Version du 13 septembre 2023 à 14:24


Titre : Émission Libre à vous ! diffusée mardi 13 septembre 2023 sur radio Cause Commune

Intervenant·e·s : Isabelle Carrère - Stéphane Vangheluwe - Pierre-Alain Millet - Vincent Calame - Étienne Gonnu - Frédéric Couchet à la régie

Lieu : Radio Cause Commune

Date : 13 septembre 2023

Durée : 1 h 30 min

Podcast PROVISOIRE

Page de présentation de l'émission

Licence de la transcription : Verbatim

Illustration : À prévoir

NB : transcription réalisée par nos soins, fidèle aux propos des intervenant·e·s mais rendant le discours fluide.
Les positions exprimées sont celles des personnes qui interviennent et ne rejoignent pas nécessairement celles de l'April, qui ne sera en aucun cas tenue responsable de leurs propos.

Transcription

Voix off : Libre à vous !, l’émission pour comprendre et agir avec l’April, l’association de promotion et de défense du logiciel libre.

Étienne Gonnu : Bonjour à toutes. Bonjour à tous.
Quand on parle de logiciel libre et de collectivités, un enjeu clé est la mutualisation. Nous recevrons aujourd’hui le Syndicat Intercommunal des Technologies de l’Information pour les Villes, SITIV en plus court, un opérateur public de mutualisation qui met en œuvre des compétences et des moyens techniques au service des communes adhérentes. Ce sera le sujet principal de l’émission du jour. Avec également au programme la chronique d’Antanak, « Que libérer d’autre que du logiciel », et aussi une toute nouvelle chronique de Vincent Calame, « Lectures buissonnières », il nous parlera aujourd’hui de « Politique et de semences ».
Nous allons parler de tout cela dans l’émission du jour.

Soyez les bienvenu·es pour cette nouvelle saison de Libre à vous !, l’émission qui vous raconte les libertés informatiques, proposée par l’April, l’association de promotion et de défense du logiciel libre.
Je suis Étienne Gonnu, chargé de mission affaires publiques pour l’April.

Nous sommes très fiers de démarrer avec vous cette septième saison avec de nouvelles chroniques à découvrir, des musiques libres bien sûr et toujours plus de sujets autour de libertés informatiques.
N’hésitez surtout pas à partager avec nous ce qui vous plaît, ou pas, à nous dire si vous aimeriez que nous traitions certains sujets, par exemple, ou à nous poser toute question. Nous sommes à votre écoute. Si nous continuons cette aventure depuis tout ce temps, c’est en bonne partie grâce aux super retours et encouragements de vous, nos auditrices et auditeurs.

Enregistrements sources
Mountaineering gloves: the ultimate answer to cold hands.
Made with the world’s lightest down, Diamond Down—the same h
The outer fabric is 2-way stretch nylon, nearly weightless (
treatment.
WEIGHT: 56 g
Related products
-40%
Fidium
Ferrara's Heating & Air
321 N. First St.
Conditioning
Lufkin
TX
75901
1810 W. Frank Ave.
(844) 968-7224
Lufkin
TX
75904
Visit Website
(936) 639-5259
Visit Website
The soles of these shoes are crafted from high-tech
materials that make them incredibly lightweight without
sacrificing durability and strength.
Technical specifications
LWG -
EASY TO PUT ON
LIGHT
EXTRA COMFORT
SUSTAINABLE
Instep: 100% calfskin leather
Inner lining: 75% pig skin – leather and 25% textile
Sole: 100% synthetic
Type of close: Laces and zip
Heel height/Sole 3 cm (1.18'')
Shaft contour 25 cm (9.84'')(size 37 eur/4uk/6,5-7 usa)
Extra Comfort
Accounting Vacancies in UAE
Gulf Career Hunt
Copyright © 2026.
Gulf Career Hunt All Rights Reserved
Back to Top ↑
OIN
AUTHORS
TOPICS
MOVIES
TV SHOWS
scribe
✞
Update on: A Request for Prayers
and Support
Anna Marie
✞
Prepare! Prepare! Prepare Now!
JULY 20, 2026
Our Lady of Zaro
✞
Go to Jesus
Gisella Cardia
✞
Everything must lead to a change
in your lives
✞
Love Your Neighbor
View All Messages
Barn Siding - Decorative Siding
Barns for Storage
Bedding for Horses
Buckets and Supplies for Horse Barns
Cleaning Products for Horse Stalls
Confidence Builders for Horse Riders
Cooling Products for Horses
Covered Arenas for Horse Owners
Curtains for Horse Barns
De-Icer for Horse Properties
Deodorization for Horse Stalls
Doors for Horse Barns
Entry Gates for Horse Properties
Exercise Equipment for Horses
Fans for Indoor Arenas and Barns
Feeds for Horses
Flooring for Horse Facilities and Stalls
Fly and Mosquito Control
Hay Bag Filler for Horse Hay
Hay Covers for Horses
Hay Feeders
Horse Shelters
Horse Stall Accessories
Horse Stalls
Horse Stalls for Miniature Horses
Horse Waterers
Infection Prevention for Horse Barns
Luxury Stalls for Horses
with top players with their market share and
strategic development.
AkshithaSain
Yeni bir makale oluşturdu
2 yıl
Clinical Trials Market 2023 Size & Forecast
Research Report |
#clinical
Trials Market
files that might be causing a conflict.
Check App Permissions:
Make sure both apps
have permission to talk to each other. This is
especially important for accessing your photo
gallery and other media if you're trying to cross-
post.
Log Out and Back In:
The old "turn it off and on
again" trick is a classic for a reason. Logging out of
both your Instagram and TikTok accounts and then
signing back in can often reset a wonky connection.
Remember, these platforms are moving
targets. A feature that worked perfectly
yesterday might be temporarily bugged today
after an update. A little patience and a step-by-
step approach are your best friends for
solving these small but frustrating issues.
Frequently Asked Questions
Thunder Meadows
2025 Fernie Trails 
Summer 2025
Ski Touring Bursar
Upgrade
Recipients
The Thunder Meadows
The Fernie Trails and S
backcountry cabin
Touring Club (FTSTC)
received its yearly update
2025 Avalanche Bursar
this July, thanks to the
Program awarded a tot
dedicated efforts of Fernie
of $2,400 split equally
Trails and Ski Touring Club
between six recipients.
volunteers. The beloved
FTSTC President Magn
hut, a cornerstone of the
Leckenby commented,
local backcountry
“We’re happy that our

▶ _VOS TÂCHES_
1) Résumez la transcription de l'émission en deux phrases.
2) D'après la transcription de l'émission, quelle fonction Étienne Gonnu exerce-t-il à l'April ?
Les enregistrements n'ont aucun lien avec le texte.

▶ _LISTE DES SOLUTIONS_
1) La transcription présente l'émission Libre à vous ! diffusée le 13 septembre 2023 sur radio Cause Commune et proposée par l'April, l'association de promotion et de défense du logiciel libre. Cette émission ouvre la septième saison avec de nouvelles chroniques, et son sujet principal est le SITIV, un opérateur public de mutualisation au service des communes adhérentes.

2) Il est chargé de mission affaires publiques pour l'April.